# Dataset excerpt
□ □ □ □ □
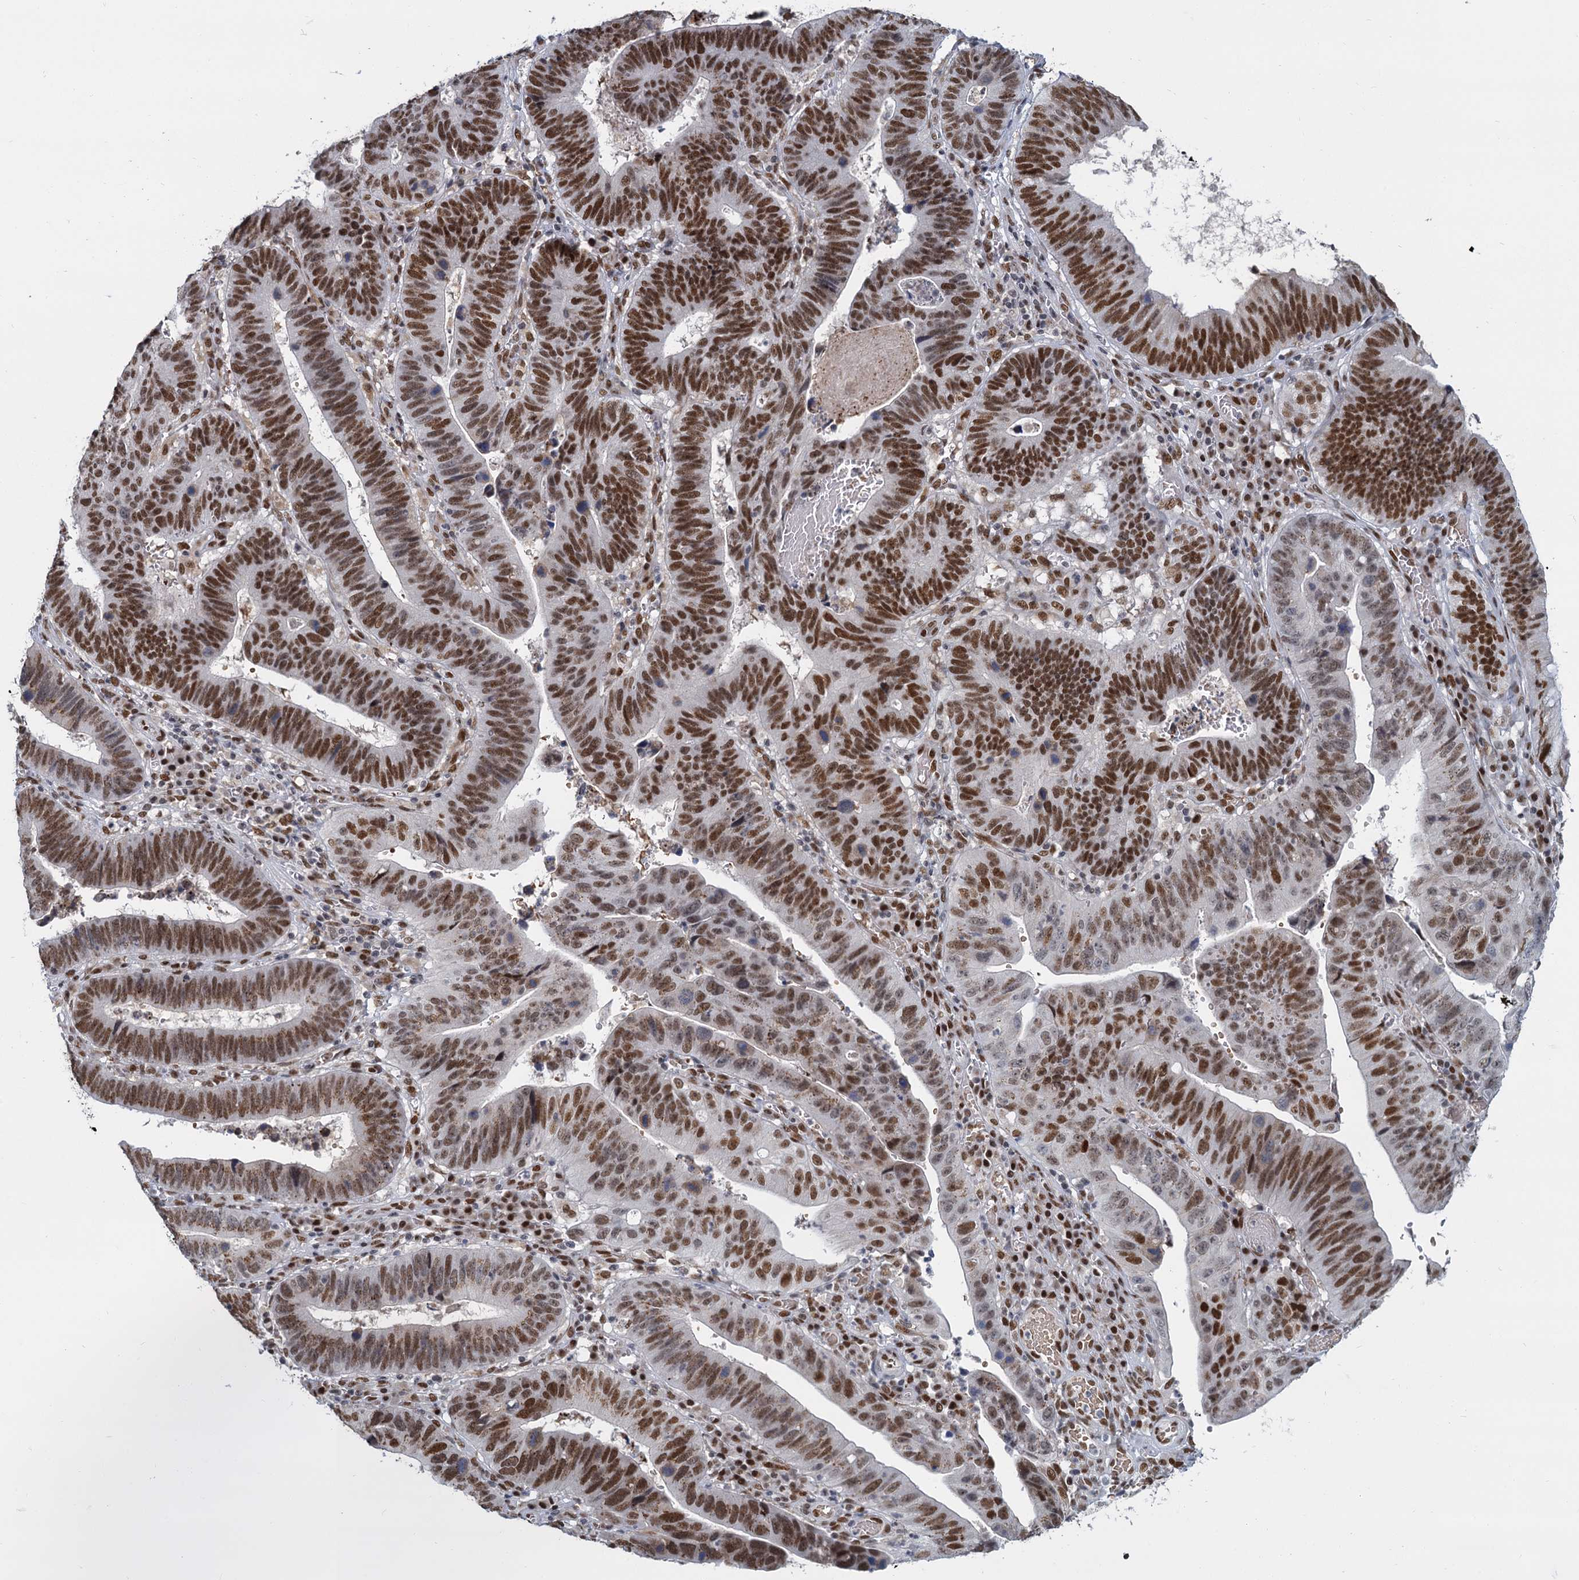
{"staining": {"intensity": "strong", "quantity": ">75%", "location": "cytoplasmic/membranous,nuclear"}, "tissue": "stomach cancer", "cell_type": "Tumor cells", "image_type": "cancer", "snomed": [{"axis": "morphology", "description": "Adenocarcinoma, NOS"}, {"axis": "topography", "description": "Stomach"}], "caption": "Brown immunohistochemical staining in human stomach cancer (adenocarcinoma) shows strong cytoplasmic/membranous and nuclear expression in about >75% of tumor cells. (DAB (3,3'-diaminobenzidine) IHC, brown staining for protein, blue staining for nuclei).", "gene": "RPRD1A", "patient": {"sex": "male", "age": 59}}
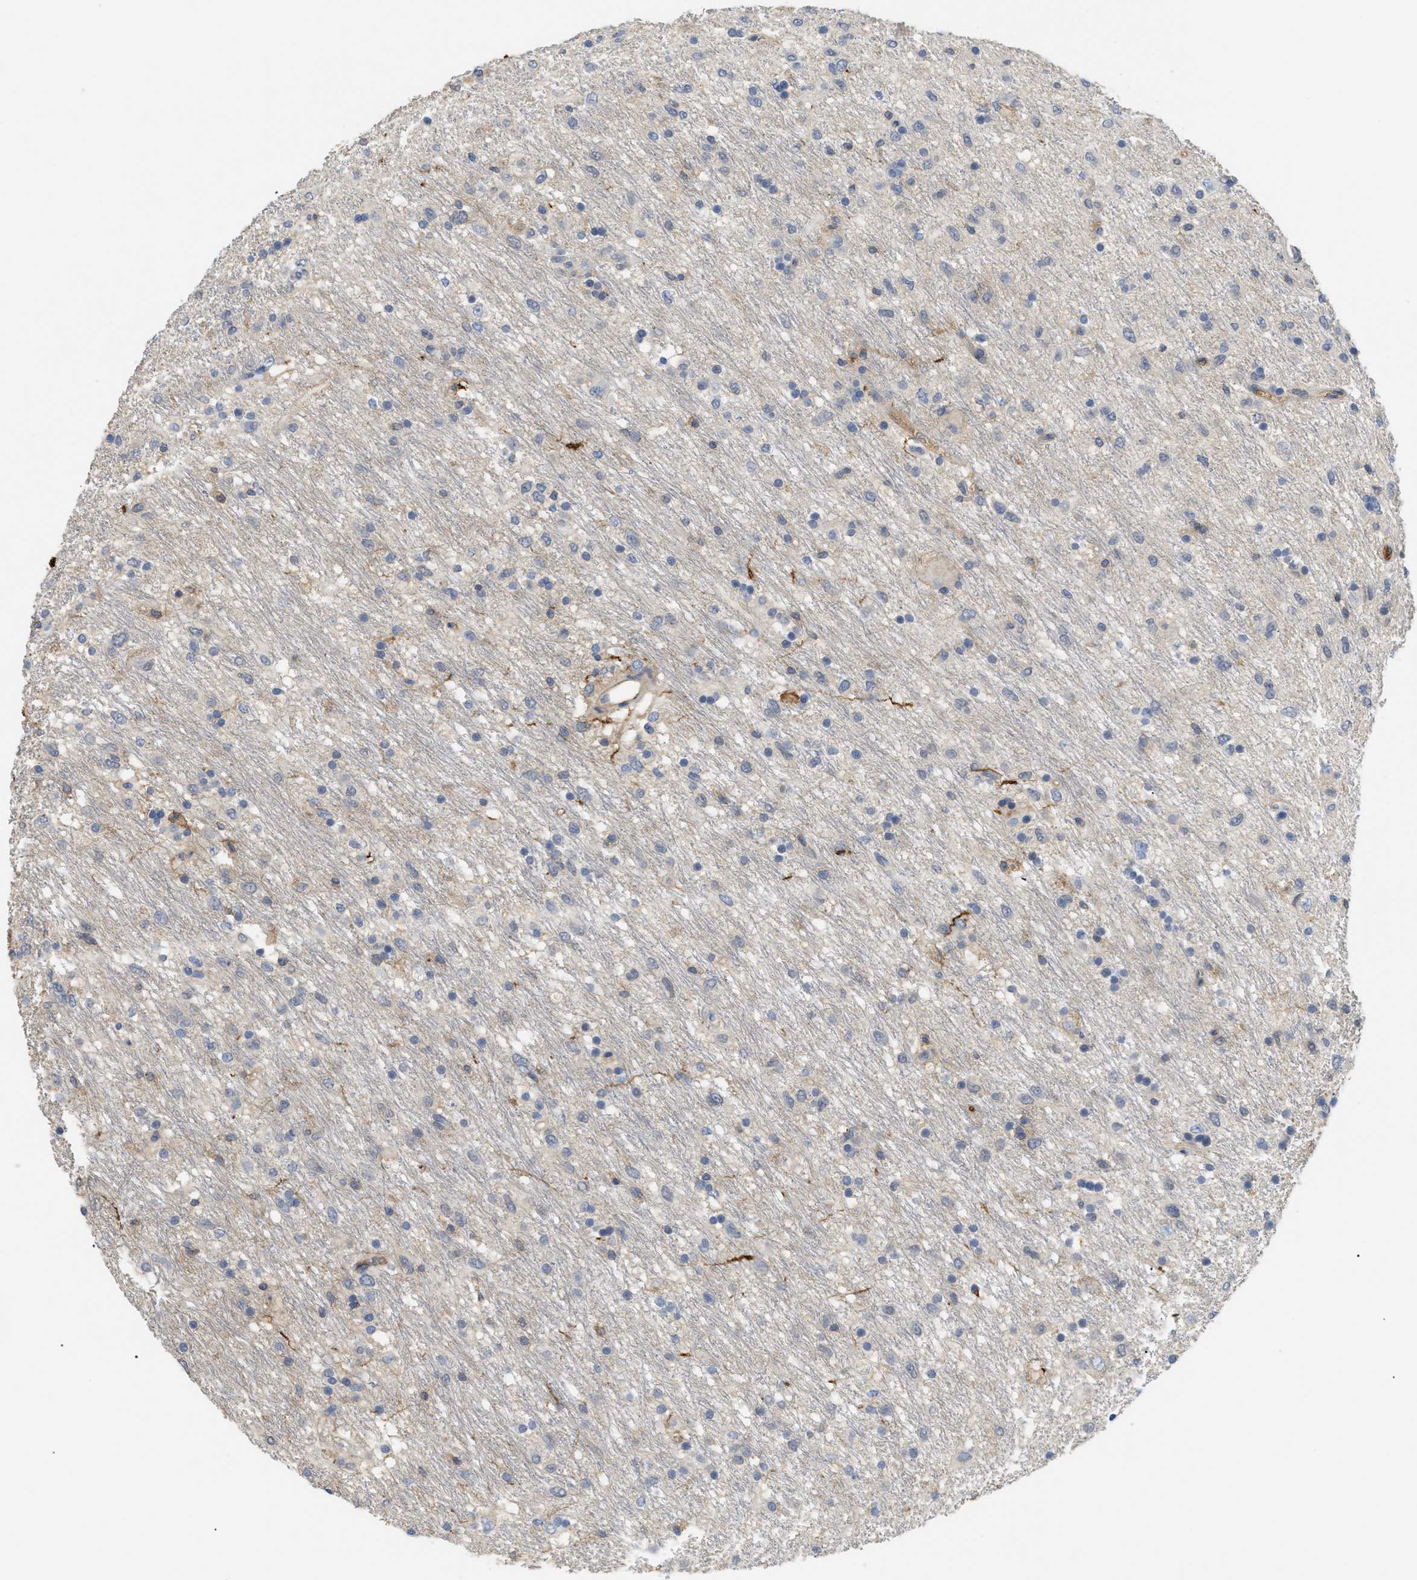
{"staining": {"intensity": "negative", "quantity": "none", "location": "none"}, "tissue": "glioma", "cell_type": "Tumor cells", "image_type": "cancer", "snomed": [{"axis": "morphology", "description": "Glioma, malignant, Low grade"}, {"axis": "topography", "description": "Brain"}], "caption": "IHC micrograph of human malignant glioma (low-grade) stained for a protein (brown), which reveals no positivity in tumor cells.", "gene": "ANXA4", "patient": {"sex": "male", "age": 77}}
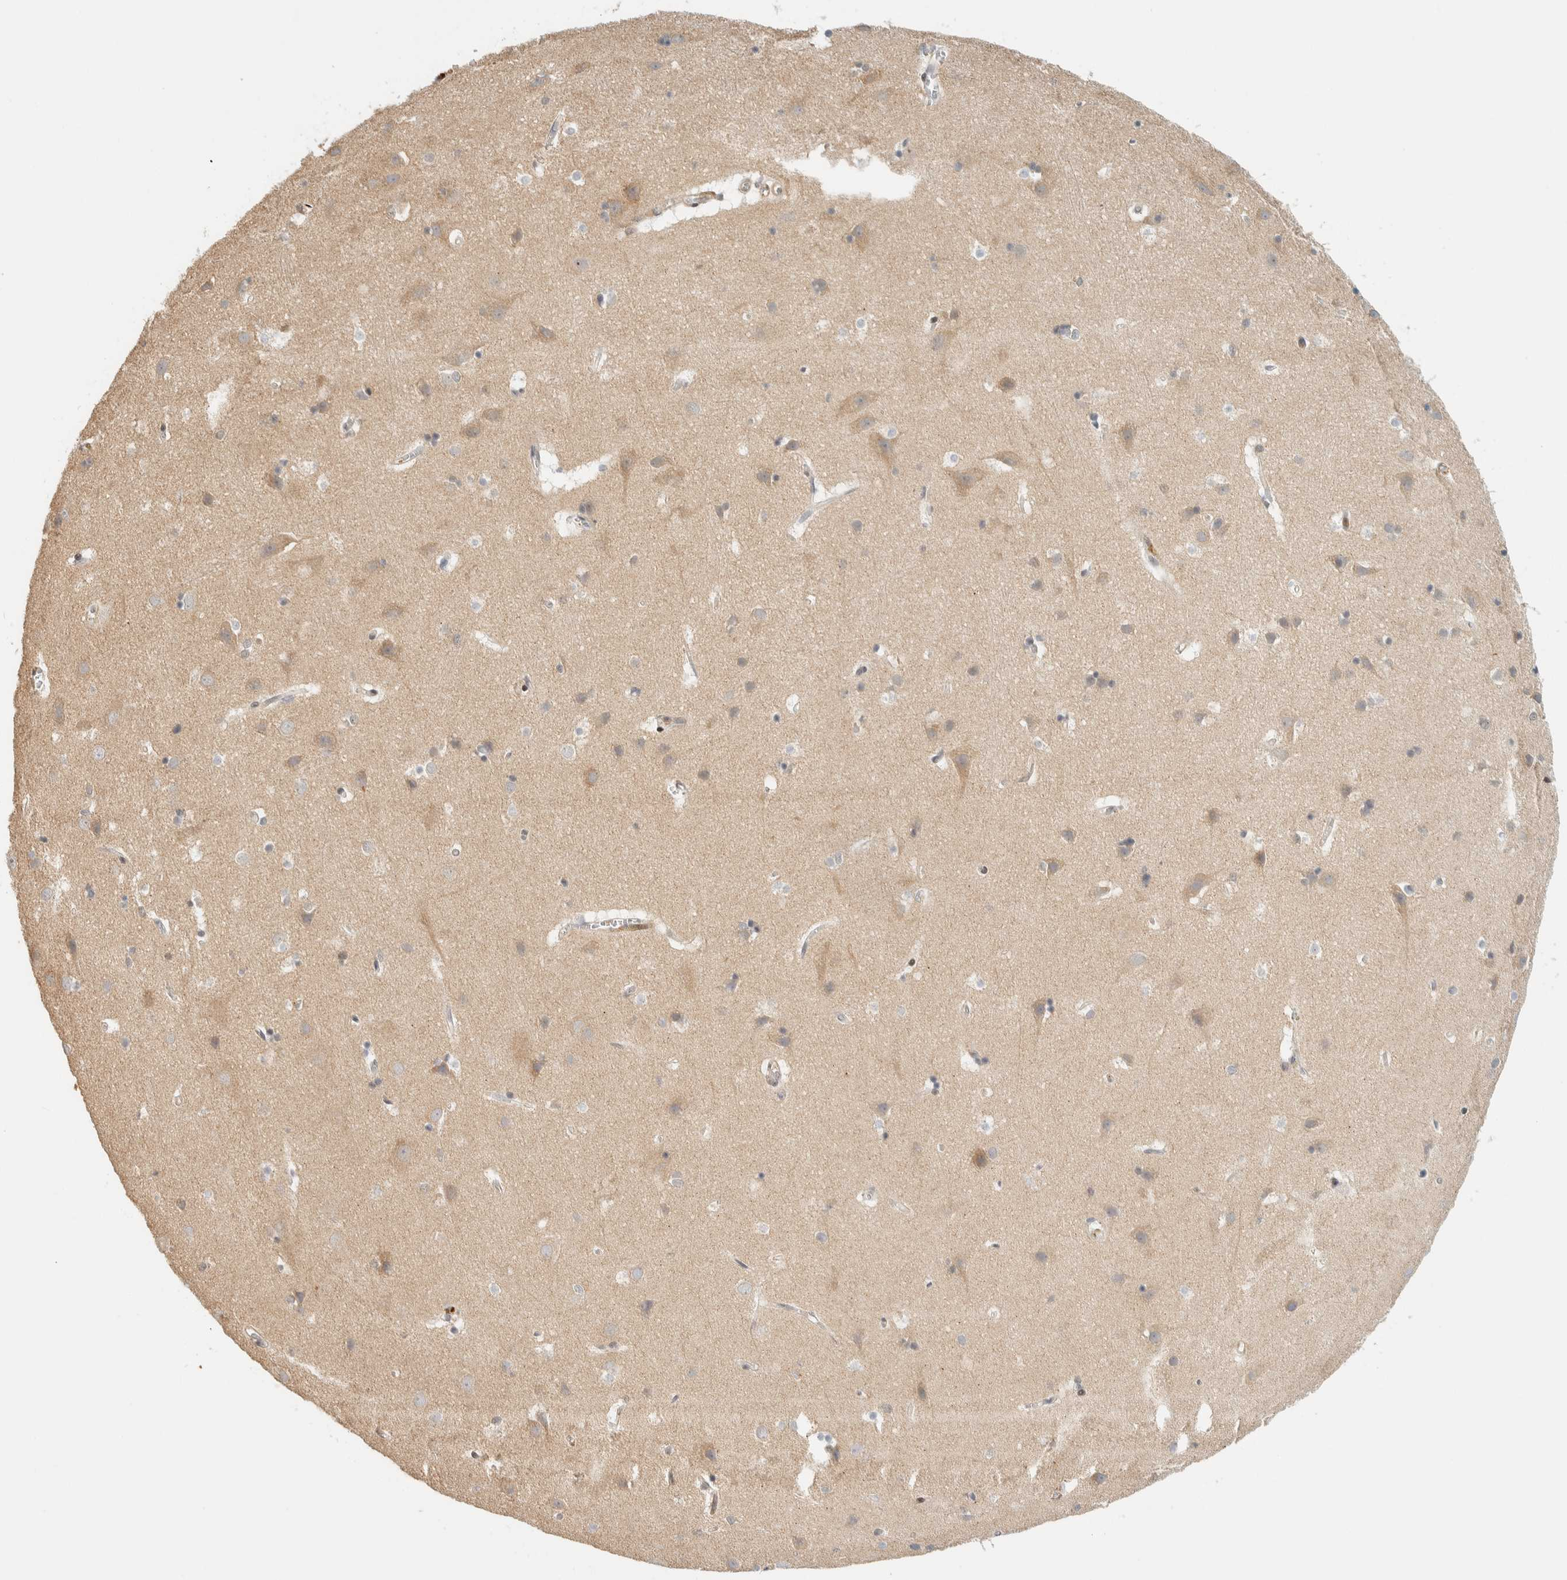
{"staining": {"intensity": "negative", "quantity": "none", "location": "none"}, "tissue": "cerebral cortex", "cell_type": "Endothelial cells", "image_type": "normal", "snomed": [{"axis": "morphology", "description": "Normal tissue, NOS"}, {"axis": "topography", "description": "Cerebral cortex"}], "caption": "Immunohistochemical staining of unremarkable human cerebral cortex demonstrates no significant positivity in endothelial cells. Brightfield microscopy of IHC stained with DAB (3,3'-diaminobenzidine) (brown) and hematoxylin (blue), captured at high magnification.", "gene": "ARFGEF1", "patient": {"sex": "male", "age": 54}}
□ □ □ □ □
# Work task
Line by line, give the material above again exactly, but without any pictures.

# Task result
{"staining": {"intensity": "strong", "quantity": ">75%", "location": "cytoplasmic/membranous,nuclear"}, "tissue": "stomach cancer", "cell_type": "Tumor cells", "image_type": "cancer", "snomed": [{"axis": "morphology", "description": "Adenocarcinoma, NOS"}, {"axis": "topography", "description": "Stomach"}], "caption": "Brown immunohistochemical staining in human stomach cancer (adenocarcinoma) shows strong cytoplasmic/membranous and nuclear expression in about >75% of tumor cells. (DAB (3,3'-diaminobenzidine) IHC, brown staining for protein, blue staining for nuclei).", "gene": "RPRD1A", "patient": {"sex": "male", "age": 59}}
{"staining": {"intensity": "negative", "quantity": "none", "location": "none"}, "tissue": "glioma", "cell_type": "Tumor cells", "image_type": "cancer", "snomed": [{"axis": "morphology", "description": "Glioma, malignant, Low grade"}, {"axis": "topography", "description": "Brain"}], "caption": "IHC micrograph of human malignant glioma (low-grade) stained for a protein (brown), which reveals no positivity in tumor cells.", "gene": "ANXA4", "patient": {"sex": "male", "age": 77}}
{"staining": {"intensity": "negative", "quantity": "none", "location": "none"}, "tissue": "cerebral cortex", "cell_type": "Endothelial cells", "image_type": "normal", "snomed": [{"axis": "morphology", "description": "Normal tissue, NOS"}, {"axis": "topography", "description": "Cerebral cortex"}], "caption": "Immunohistochemical staining of unremarkable human cerebral cortex demonstrates no significant positivity in endothelial cells. Brightfield microscopy of IHC stained with DAB (3,3'-diaminobenzidine) (brown) and hematoxylin (blue), captured at high magnification.", "gene": "ARFGEF1", "patient": {"sex": "male", "age": 54}}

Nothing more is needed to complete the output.